Required work:
The answer is the set of lines that include "wide", copied from the data below.

===============

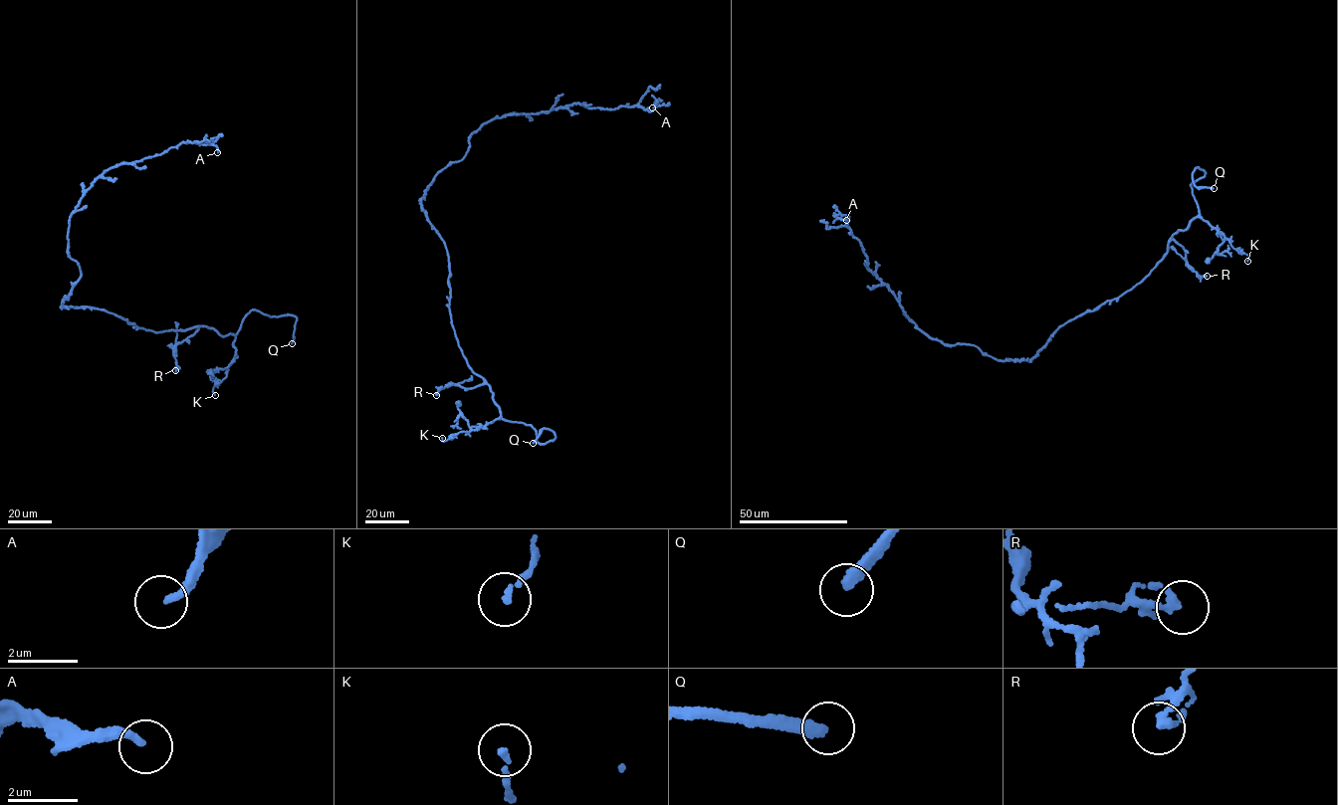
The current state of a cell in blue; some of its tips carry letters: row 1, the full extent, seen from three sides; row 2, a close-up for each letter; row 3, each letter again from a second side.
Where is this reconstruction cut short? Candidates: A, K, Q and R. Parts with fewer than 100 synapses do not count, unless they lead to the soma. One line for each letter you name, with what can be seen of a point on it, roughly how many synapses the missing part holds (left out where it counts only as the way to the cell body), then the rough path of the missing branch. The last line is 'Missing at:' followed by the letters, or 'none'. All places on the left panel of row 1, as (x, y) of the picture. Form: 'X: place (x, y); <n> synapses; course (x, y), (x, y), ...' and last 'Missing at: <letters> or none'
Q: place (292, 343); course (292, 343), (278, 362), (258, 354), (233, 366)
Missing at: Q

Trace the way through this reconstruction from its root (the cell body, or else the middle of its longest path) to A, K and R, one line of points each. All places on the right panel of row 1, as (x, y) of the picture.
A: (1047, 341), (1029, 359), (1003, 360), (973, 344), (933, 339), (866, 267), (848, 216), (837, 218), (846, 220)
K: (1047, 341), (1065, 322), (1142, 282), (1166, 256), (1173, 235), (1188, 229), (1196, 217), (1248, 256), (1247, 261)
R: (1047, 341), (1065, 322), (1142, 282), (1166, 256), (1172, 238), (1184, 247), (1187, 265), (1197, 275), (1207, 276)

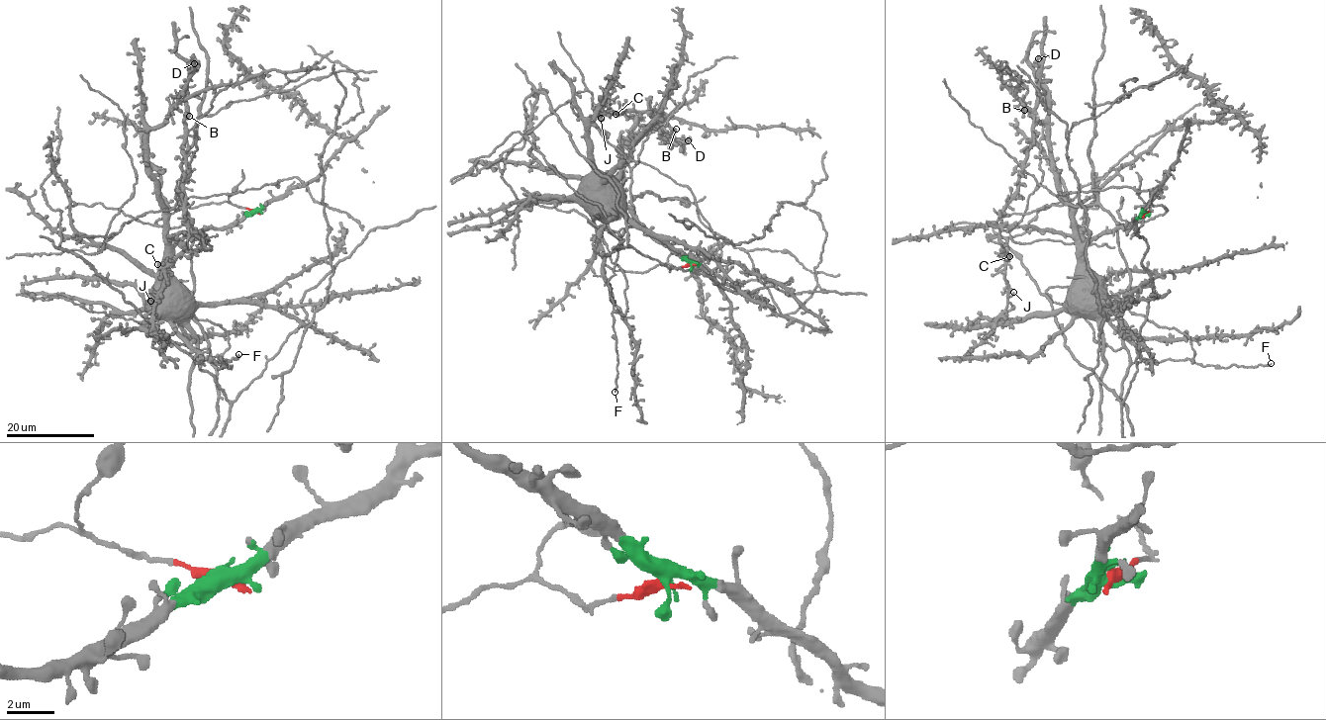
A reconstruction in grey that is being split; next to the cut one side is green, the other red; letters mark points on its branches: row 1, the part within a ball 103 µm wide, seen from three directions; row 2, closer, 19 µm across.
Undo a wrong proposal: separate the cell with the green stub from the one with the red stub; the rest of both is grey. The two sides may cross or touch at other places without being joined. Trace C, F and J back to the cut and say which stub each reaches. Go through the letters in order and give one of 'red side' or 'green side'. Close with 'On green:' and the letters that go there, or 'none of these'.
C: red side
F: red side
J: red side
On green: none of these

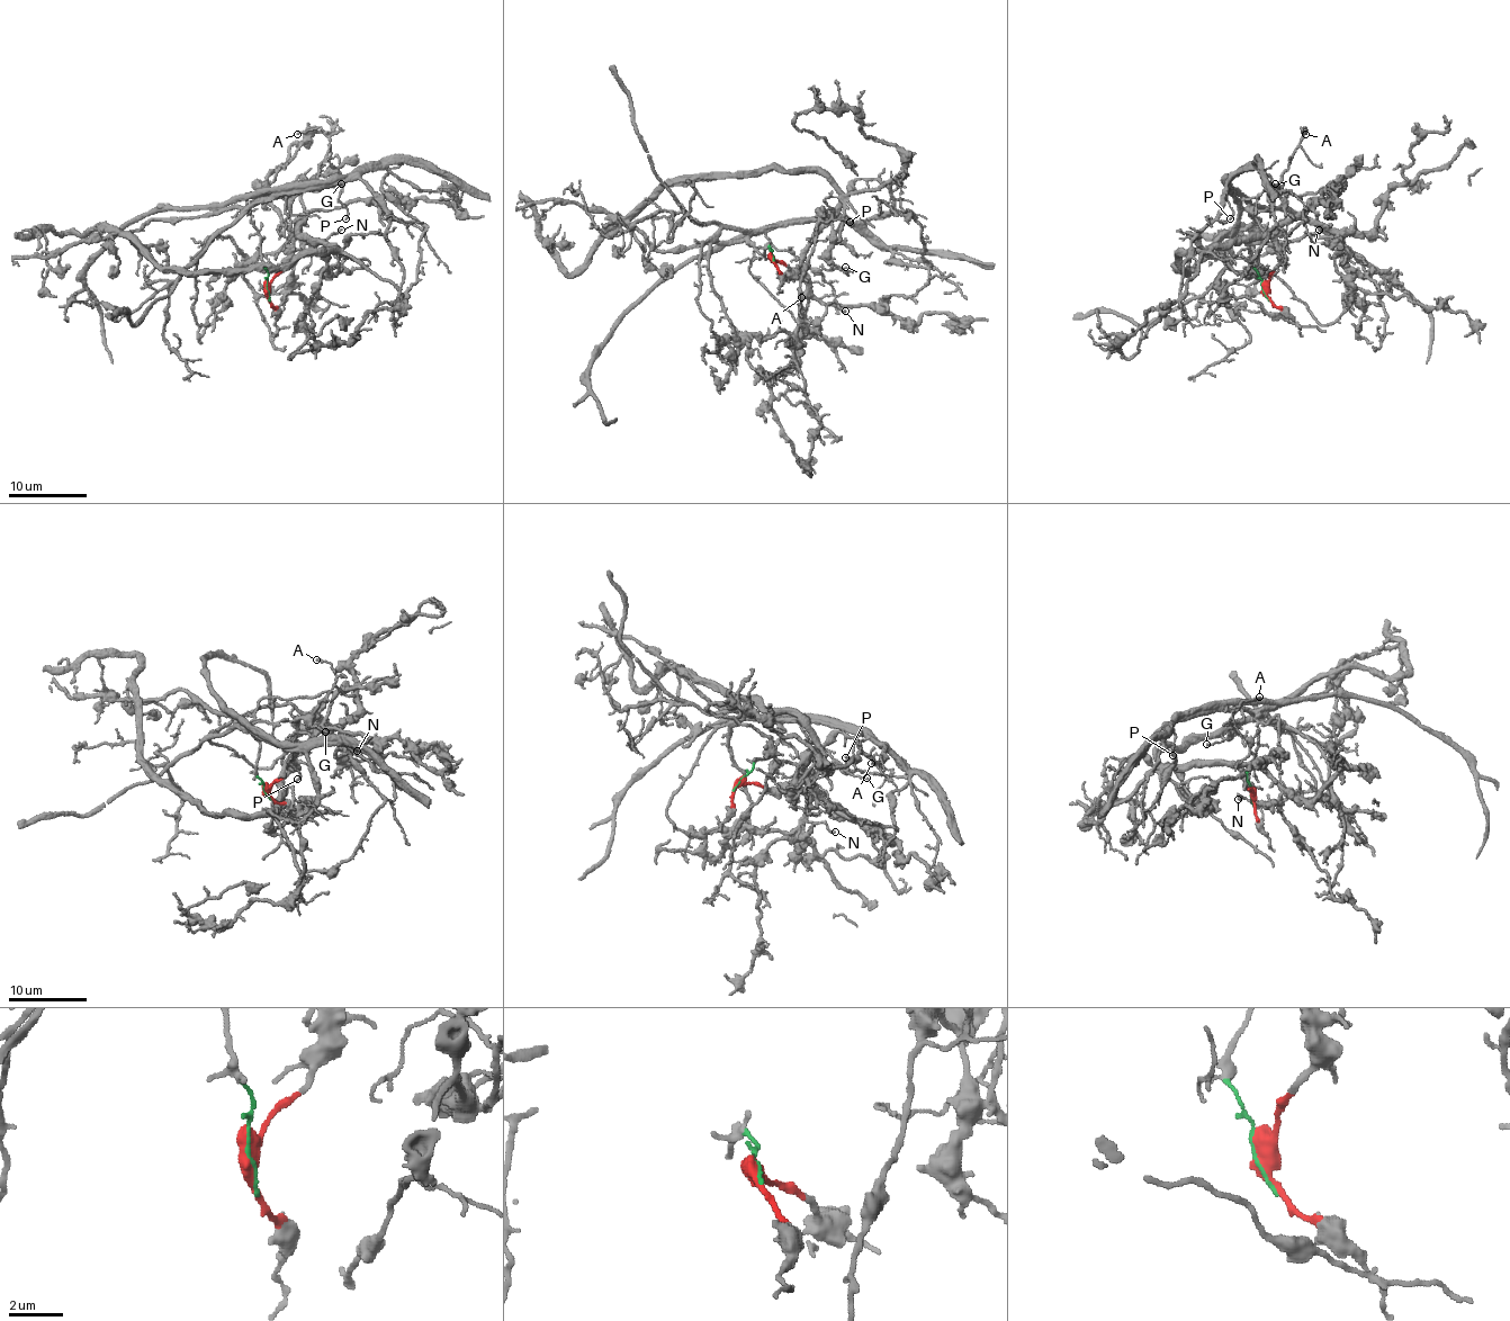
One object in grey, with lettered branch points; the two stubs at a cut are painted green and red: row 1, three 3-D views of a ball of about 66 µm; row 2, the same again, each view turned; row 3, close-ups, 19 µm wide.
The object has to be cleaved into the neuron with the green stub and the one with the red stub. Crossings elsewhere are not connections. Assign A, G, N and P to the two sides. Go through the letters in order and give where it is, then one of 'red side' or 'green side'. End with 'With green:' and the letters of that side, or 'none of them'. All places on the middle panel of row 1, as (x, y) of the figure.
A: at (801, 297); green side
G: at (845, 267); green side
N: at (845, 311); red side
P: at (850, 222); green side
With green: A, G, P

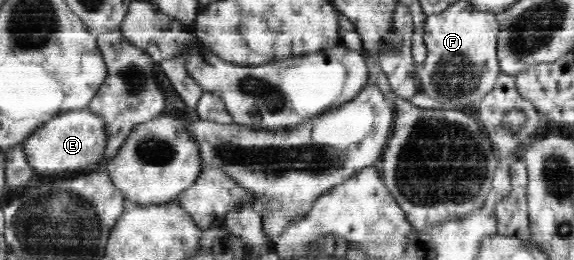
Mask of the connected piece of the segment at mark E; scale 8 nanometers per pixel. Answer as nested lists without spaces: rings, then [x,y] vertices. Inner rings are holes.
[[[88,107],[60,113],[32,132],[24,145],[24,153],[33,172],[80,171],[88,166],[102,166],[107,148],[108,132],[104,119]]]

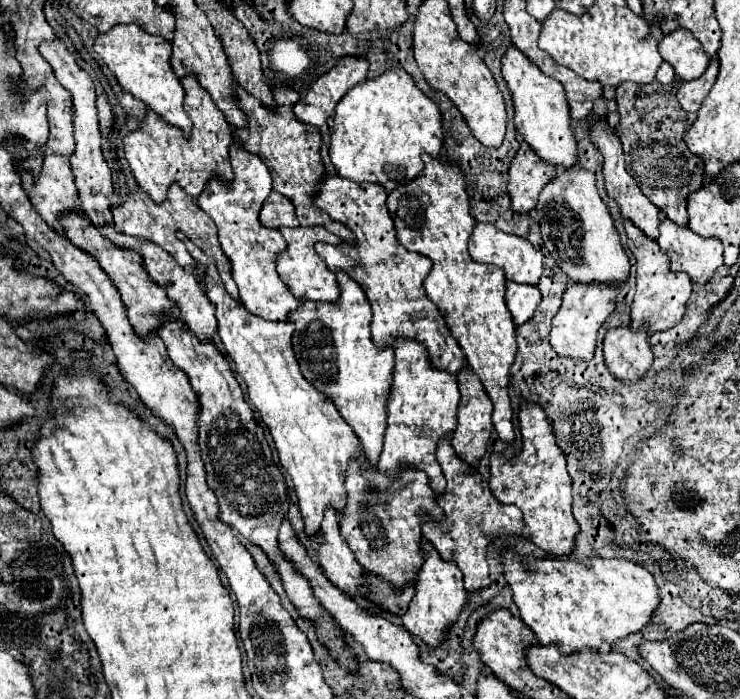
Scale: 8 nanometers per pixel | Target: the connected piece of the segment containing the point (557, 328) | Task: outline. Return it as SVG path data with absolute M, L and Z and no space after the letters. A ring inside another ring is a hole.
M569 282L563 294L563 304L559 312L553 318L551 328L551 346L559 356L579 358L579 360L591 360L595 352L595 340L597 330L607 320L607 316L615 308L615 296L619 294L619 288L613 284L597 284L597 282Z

===============

Written solution:
A reconstruction in grey that is being split; next to the cut one side is green, the other red; letters mark points on its branches: row 1, the part within a ball 103 µm wide, seen from three directions; row 2, closer, 19 µm across.
One object in grey, with lettered branch points; the two stubs at a cut are painted green and red: row 1, three 3-D views of a ball of about 66 µm; row 2, the same again, each view turned; row 3, close-ups, 19 µm wide.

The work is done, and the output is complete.